▶ TASKS TO CARRY OUT:
1. Please repeat the receiver set-up thread from "I just connected" up to and including "Bongo likes this.", word for word.
2. Why does the first poster in the receiver set-up thread ask readers to excuse the question? Answer in one to three sentences.

Yamaha AV Receiver set-up

Discussion in 'Audio Hardware' started by Pirri96, Jul 29, 2020.

  1. Pirri96

    Pirri96 New Member Thread Starter

    Location:
    Granada, Spain
    Hi there! First of all, I am a newbie in the field, so please excuse me if my question sounds too obvious or even silly.

    I just connected both an Audio-Technica turntable and Alexa to my Yamaha AV Receiver RX-V359 (I used to use it as a Home Cinema), which has 2 basic Panasonic speakers plugged into it (they came with a Micro Hi-Fi system). I'm kind of lost amid all the "programs" the receiver has to offer (5 Ch. Stereo, 2 Ch. Stereo, Straight effect, Dolby Pro Logic II Music, Dolby Pro Logic, Concert Hall mode, The Roxy Thtr...). I just want to listen to music as "pure" (as the artist intended, I mean) and good as possible. Any recommendations?

    Thank you in advance.
     
    Bingo Bongo likes this.
  2. SMc

    SMc Forum Resident

    Location:
    Austin TX
    Straight mode, 2 Channel Stereo. Consult a manual if you add a subwoofer later. Tone controls might activate processing but use your ears to judge whether they help your enjoyment.

▶ STORED DATA:

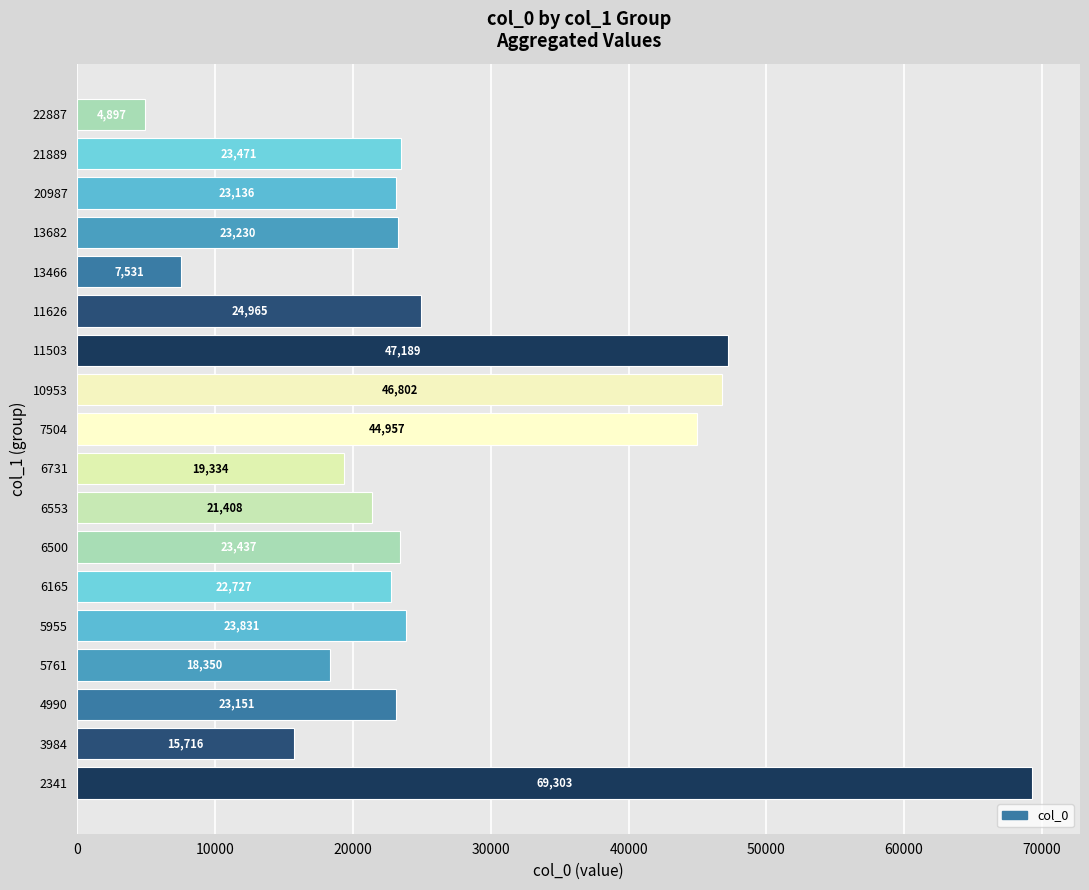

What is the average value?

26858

▶ SOLUTIONS TO THE TASKS:
1.
I just connected both an Audio-Technica turntable and Alexa to my Yamaha AV Receiver RX-V359 (I used to use it as a Home Cinema), which has 2 basic Panasonic speakers plugged into it (they came with a Micro Hi-Fi system). I'm kind of lost amid all the "programs" the receiver has to offer (5 Ch. Stereo, 2 Ch. Stereo, Straight effect, Dolby Pro Logic II Music, Dolby Pro Logic, Concert Hall mode, The Roxy Thtr...). I just want to listen to music as "pure" (as the artist intended, I mean) and good as possible. Any recommendations?

    Thank you in advance.
     
    Bingo Bongo likes this.

2. The poster is a newbie in the field. The question might therefore sound too obvious or even silly.